Entre los dedos de Tereza el pájaro se alza impetuoso, dispuesto al vuelo, mientras los dedos de Daniel revelaban miel y rocío en la madrugada del pozo donde la rosa de oro brota impaciente. No pudiendo ya soportar tamaña preparación, la caprichosa aprendiza —esta niña aprende muy rápido, tiene voluntad, basta explicarle una vez, decía la maestra Mercedes Lima en el tiempo ya muerto de antes—, se desprende del abrazo, se pone en posición de espera, echada boca arriba, las piernas abiertas, dispuesta al vuelo del pájaro, el nido de carbón y oro.

Le dio risa. Daniel le dice que no, para qué repetir, querida mía, si hay tantas posiciones, cada una con su nombre, cada cual más interesante, yo te las voy a enseñar. Volvió a colocarla de costado contra su pecho, levantándole una pierna, la posee de lado, los dos enredados, y sin que nadie le enseñara, Tereza se le prende de la cintura y ruedan por el colchón. Ciega y muda, hambrienta y sedienta, Tereza aprende.
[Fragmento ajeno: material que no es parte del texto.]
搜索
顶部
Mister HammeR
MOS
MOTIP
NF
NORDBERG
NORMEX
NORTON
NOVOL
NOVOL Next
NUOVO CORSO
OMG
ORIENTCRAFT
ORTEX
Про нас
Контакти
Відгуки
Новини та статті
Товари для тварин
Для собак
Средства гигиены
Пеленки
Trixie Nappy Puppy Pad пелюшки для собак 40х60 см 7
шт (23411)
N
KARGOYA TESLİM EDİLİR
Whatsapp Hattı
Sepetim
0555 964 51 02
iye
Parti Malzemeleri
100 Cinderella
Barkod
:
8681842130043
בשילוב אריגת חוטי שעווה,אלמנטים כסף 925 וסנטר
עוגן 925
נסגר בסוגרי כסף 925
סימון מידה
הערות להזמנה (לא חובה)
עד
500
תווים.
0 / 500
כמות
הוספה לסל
Doncella, más que doncella, virgen de mil hímenes, todo era por primera vez, jamás Daniel había sentido algo así, también para él era un descubrimiento y una novedad. El despertar de Tereza prolonga su propio placer y no puede contener a la atrasada y urgente compañera, no puede contenerla. Desvanecida, con los ojos cerrados, Tereza deshace el lazo de las piernas, pero Daniel permanece y prosigue despacio, con sabiduría la busca de nuevo, la transporta en el vuelo del pájaro, y ahora sí, los dos juntos alcanzan la gracia de Dios. En la noche de San Juan se enciende la fogata de Tereza Batista y habiéndola encendido en ella se quema Daniel, en fuego nuevo, de estertores, rápido, de suspiros crepitantes y ayes ahogados. Ninguna había crecido tanto en calor y llamaradas.
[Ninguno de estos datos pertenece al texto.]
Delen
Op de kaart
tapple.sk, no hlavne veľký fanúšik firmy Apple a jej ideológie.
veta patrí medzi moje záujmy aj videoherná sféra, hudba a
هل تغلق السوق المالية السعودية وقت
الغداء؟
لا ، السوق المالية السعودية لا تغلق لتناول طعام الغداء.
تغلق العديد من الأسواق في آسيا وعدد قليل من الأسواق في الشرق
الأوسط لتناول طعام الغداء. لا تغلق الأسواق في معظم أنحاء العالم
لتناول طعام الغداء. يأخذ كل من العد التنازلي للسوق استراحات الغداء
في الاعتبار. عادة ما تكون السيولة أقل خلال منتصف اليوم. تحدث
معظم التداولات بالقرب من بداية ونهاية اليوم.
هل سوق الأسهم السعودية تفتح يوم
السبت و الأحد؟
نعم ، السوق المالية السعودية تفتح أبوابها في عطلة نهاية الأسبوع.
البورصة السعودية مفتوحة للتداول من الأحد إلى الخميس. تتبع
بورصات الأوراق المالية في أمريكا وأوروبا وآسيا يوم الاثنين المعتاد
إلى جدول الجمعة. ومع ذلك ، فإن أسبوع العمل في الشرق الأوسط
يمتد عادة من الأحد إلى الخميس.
Después de la segunda vez, Daniel saca un cigarrillo de la chaqueta y, apoyando su cabeza en el cálido regazo de Tereza, fuma. Ella le dice, te voy a quitar los piojos, los dos se ríen. Otra manera de gustar no conocía Tereza, lo había aprendido con la madre en la primera infancia, antes del desastre del autobús. Daniel apagó el cigarrillo contra la suela de su zapato y guardó la colilla en el bolsillo para no dejar rastros. Se volvió a colocar con la cabeza sobre el regazo de Tereza, sus cabellos rubios confundiéndose con los pelos negros; con el despiojamiento simulado Daniel quedó adormecido.

Tereza veló su sueño, el sueño del ángel, todavía más bello en persona que en los colores del cuadro. Pensó en muchas cosas mientras él dormía. Recordó al perro, Ceição, Jacira, los chicos, los juegos de guerra, la tía con desconocidos en la cama, el tío Rosalvo con sus ojos de borracho, la persecución, el tío que la entrega, la tía Felipa con el anillo en el dedo, el viaje en el camión, el cuartito en la casa de campo, las fugas, la palmera, la correa, el cinturón, la plancha. De pronto todo quedó atrás como si hubiera sido una historia de almas en pena, una historia de magia contada por doña Brígida, locuras de la vieja viuda. Aquella noche la lluvia había humedecido la tierra seca y agrietada, habían brotado ternura y alegría sobre el antiguo dolor y el miedo. Por nada del mundo volvería con el capitán.

Ahora puede morirse y no morirá triste, en la soledad y el miedo. Mejor morir que volver a la cama del capitán, a recibir el esperma del capitán. En el campo, Tereza había ido a ver a Isidra colgada de una cuerda, con la lengua negra saliéndole de la boca abierta, los ojos de espanto. Se había ahorcado al enterarse de la muerte de Juárez, su hombre, en una riña de borrachos, apuñalado. En el almacén cuerda no falta, entre la partida del ángel y la vuelta del capitán tendrá tiempo de sobra para preparar el lazo.